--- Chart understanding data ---
== Segment start ==
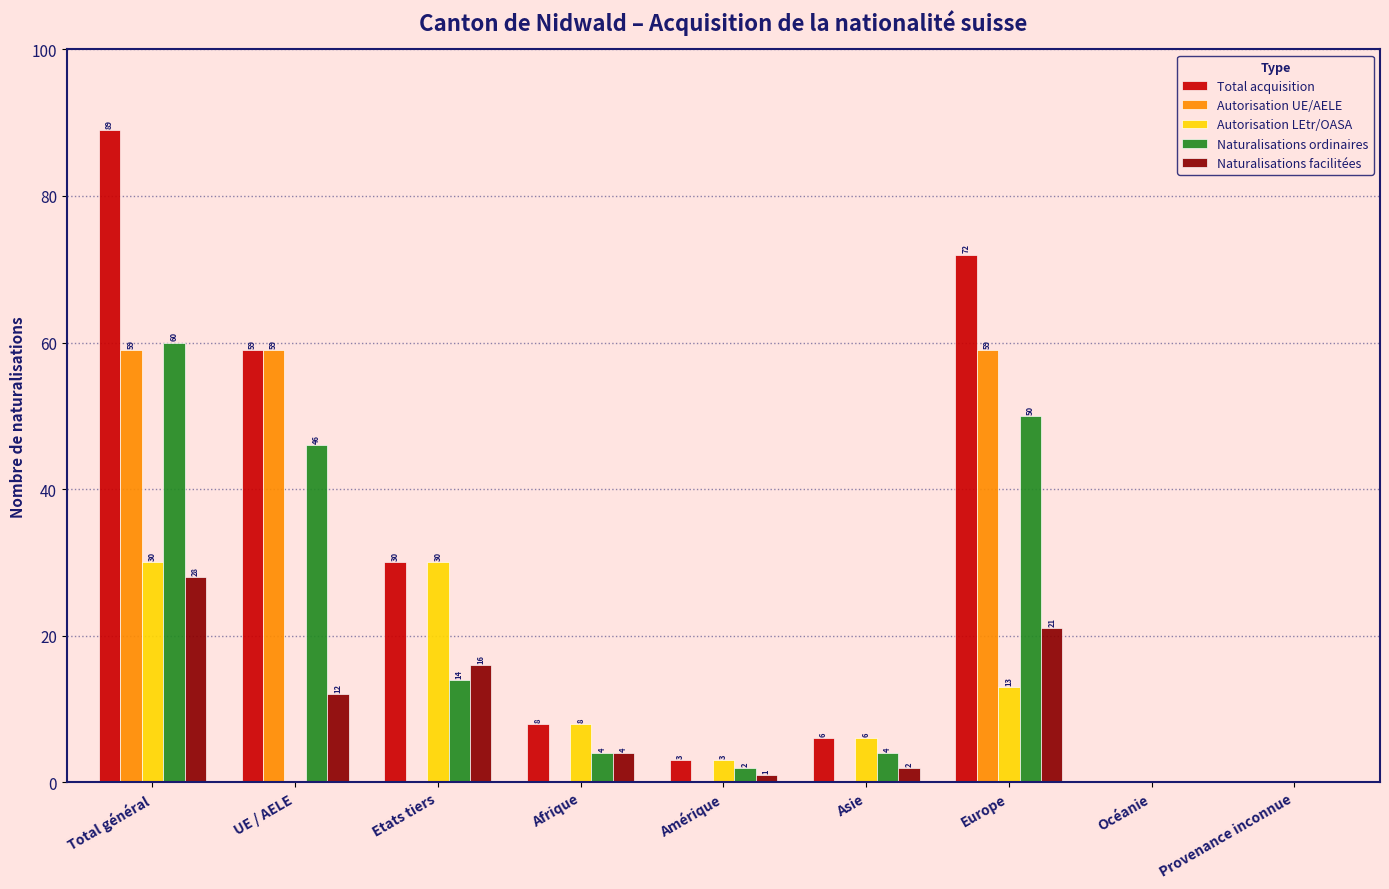

Reading left to right, what are all the values shown in this chart?

Total acquisition: Total général=89	UE / AELE=59	Etats tiers=30	Afrique=8	Amérique=3	Asie=6	Europe=72	Océanie=0	Provenance inconnue=0
Autorisation UE/AELE: Total général=59	UE / AELE=59	Etats tiers=0	Afrique=0	Amérique=0	Asie=0	Europe=59	Océanie=0	Provenance inconnue=0
Autorisation LEtr/OASA: Total général=30	UE / AELE=0	Etats tiers=30	Afrique=8	Amérique=3	Asie=6	Europe=13	Océanie=0	Provenance inconnue=0
Naturalisations ordinaires: Total général=60	UE / AELE=46	Etats tiers=14	Afrique=4	Amérique=2	Asie=4	Europe=50	Océanie=0	Provenance inconnue=0
Naturalisations facilitées: Total général=28	UE / AELE=12	Etats tiers=16	Afrique=4	Amérique=1	Asie=2	Europe=21	Océanie=0	Provenance inconnue=0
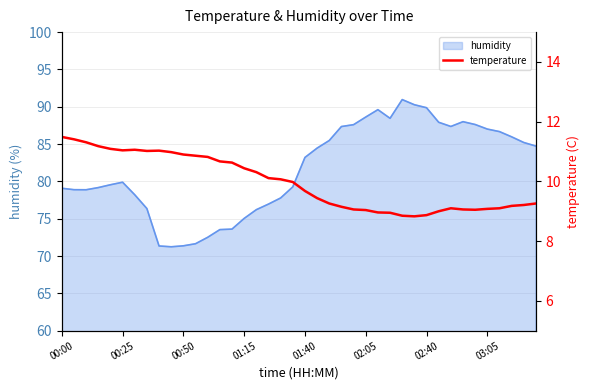

True or false: humidity has a value of 87.0 at 03:05.

True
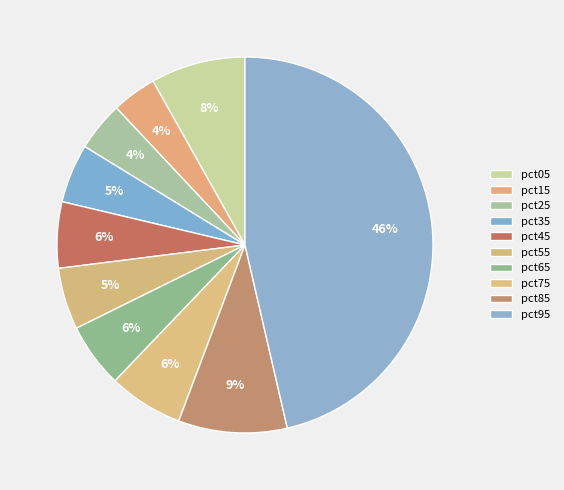

To the nearest percent, what percentage of the pie is pct85?

9%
== Segment end ==
--- Exercise directions ---
Retype all of the records above word for word, leaving out the pictures.

--- Result ---
Reading left to right, what are all the values shown in this chart?

Total acquisition: Total général=89	UE / AELE=59	Etats tiers=30	Afrique=8	Amérique=3	Asie=6	Europe=72	Océanie=0	Provenance inconnue=0
Autorisation UE/AELE: Total général=59	UE / AELE=59	Etats tiers=0	Afrique=0	Amérique=0	Asie=0	Europe=59	Océanie=0	Provenance inconnue=0
Autorisation LEtr/OASA: Total général=30	UE / AELE=0	Etats tiers=30	Afrique=8	Amérique=3	Asie=6	Europe=13	Océanie=0	Provenance inconnue=0
Naturalisations ordinaires: Total général=60	UE / AELE=46	Etats tiers=14	Afrique=4	Amérique=2	Asie=4	Europe=50	Océanie=0	Provenance inconnue=0
Naturalisations facilitées: Total général=28	UE / AELE=12	Etats tiers=16	Afrique=4	Amérique=1	Asie=2	Europe=21	Océanie=0	Provenance inconnue=0

True or false: humidity has a value of 87.0 at 03:05.

True

To the nearest percent, what percentage of the pie is pct85?

9%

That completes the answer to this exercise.